=== The data ===
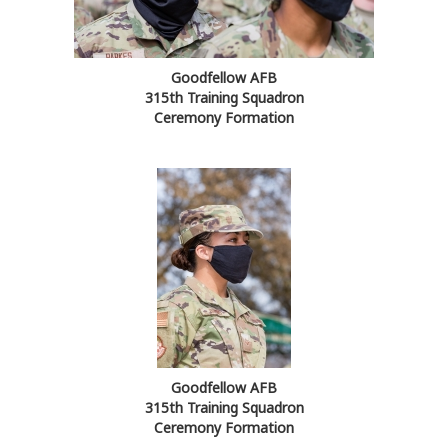
Goodfellow AFB
315th Training Squadron
Ceremony Formation
Goodfellow AFB
315th Training Squadron
Ceremony Formation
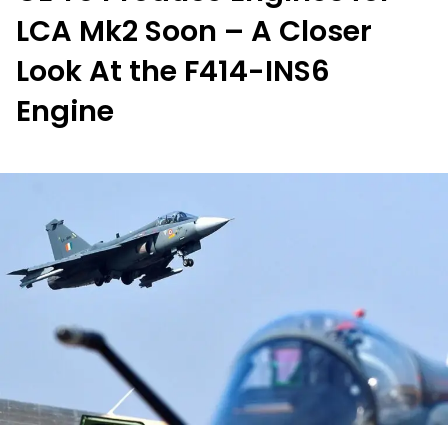
LCA Mk2 Soon – A Closer
Look At the F414-INS6
Engine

=== What this task involves ===
Your reply should restate the data above word for word and contain no pictures.

=== Reply to the exercise ===
Goodfellow AFB
315th Training Squadron
Ceremony Formation
Goodfellow AFB
315th Training Squadron
Ceremony Formation
LCA Mk2 Soon – A Closer
Look At the F414-INS6
Engine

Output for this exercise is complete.